At last, we get to the end of my list, number six of the six basic and basically incorrect tenets that SafeLibraries constantly builds on. I've dealt with this one elsewhere, so I'll keep it short.
Denial is a wonderful thing. Censorship proponents often say utterly irrational things like, "we don't want to ban anything, we just want this book removed from the library." Or they'll say, "we don't want to censor anything, we just want this book re-shelved from the children's section to the adult section." Safelibraries and a number of conservative columnists love to say that the Banned Book Week is a hoax, claiming that no books have been banned in the US in decades. And, ever so conveniently, they all get to paint themselves as something other than what they are. "We're not censors," they claim, "we just . . . ."
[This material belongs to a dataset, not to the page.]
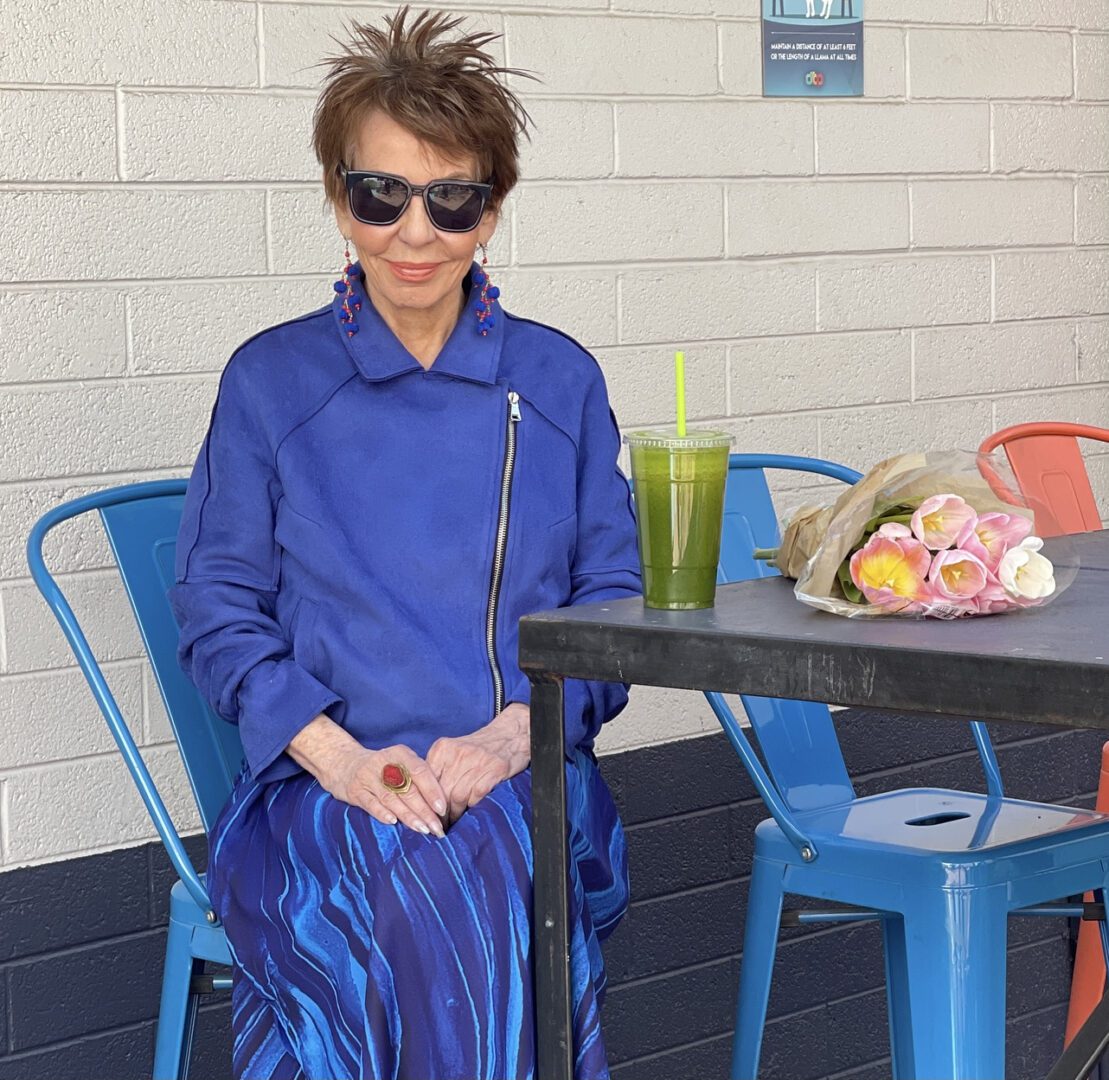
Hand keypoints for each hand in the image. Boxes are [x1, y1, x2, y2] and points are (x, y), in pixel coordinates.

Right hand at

While words like censorship and banning certainly do apply to large-scale prohibitions, they also apply to very small-scale infringements on Free Speech. The general understanding of the term has never been restricted only to large-scale prohibitions, and any attempt to restrict its use that way is artificial and self-serving.
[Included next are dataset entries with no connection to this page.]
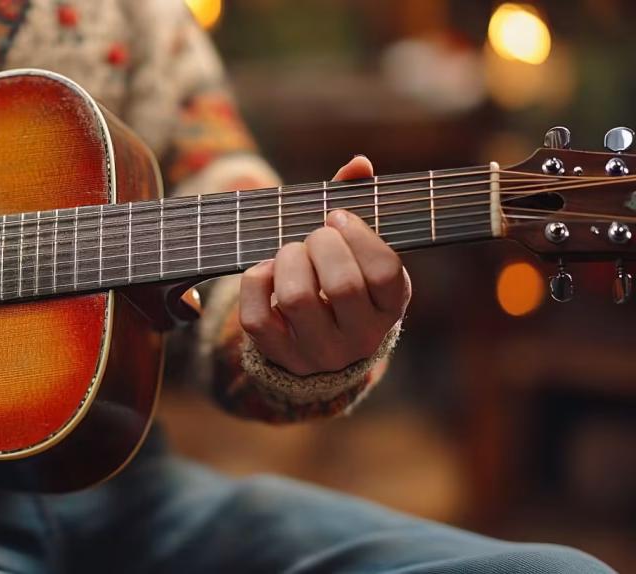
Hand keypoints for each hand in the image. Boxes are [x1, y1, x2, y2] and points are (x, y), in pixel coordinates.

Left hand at [238, 156, 410, 375]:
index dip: (359, 235)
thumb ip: (360, 203)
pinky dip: (255, 282)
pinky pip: (256, 317)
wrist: (319, 344)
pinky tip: (267, 272)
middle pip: (341, 284)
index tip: (339, 217)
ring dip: (287, 259)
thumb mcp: (360, 251)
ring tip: (291, 252)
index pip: (384, 271)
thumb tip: (358, 164)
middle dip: (320, 244)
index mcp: (390, 308)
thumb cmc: (343, 280)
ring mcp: (318, 351)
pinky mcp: (279, 356)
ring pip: (296, 298)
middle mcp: (359, 338)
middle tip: (314, 236)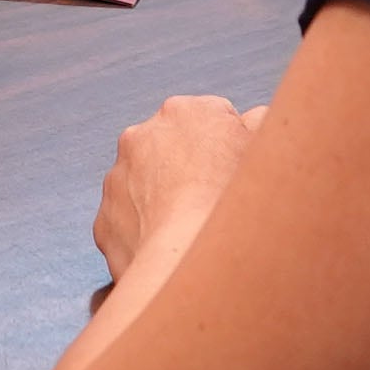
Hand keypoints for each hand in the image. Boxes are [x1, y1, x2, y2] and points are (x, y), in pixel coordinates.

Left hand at [92, 95, 261, 284]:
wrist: (191, 257)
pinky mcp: (104, 220)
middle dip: (190, 170)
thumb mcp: (265, 150)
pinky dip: (146, 234)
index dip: (229, 149)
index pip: (211, 121)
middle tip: (215, 202)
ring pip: (145, 186)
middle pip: (171, 149)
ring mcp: (117, 179)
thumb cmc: (235, 204)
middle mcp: (141, 136)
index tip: (237, 174)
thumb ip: (259, 123)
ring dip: (164, 201)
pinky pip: (129, 224)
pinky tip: (173, 249)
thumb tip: (255, 119)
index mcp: (185, 112)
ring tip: (194, 230)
Regardless of the common understanding of the terms, courts have made it abundantly clear that they can can and do apply to very small-scale infringements on Free Speech. In their formal decisions they've called the removal, even the re-shelving, of a single volume in single library, censorship and banning. They've also made it clear that the terms apply even when a book is abundantly available outside of a library, in bookstores or other locations (availability in one location does not change the fact that restricting access in another location is, in fact, censorship and banning).
So the kinds of restrictions commonly proposed in library book challenges are censorship. And that means that many books that have been removed from libraries, re-shelved within libraries, or had access restrictions put on them, have, in fact, been banned. That's not my opinion. That's court precedent. Banned Books Week, then, is far from a hoax. Books are banned and censored every year.
And if those kinds of restrictions are, by court usage, censorship and banning, than the proponents of those restrictions are censors and banners: censors by intent if they work to achieve such ends, and censors in fact if they do achieve them.
For examples of how courts have used the terms banned and censored, see Right to Read Defense Committee v. School Committee of the City of Chelsea, US District Court, MA (1978), 454 F. Supp. 703, and Sund v. City of Wichita Falls, Texas, US District Court, N.D. Texas (2000), 121 F.Supp. 2nd 530.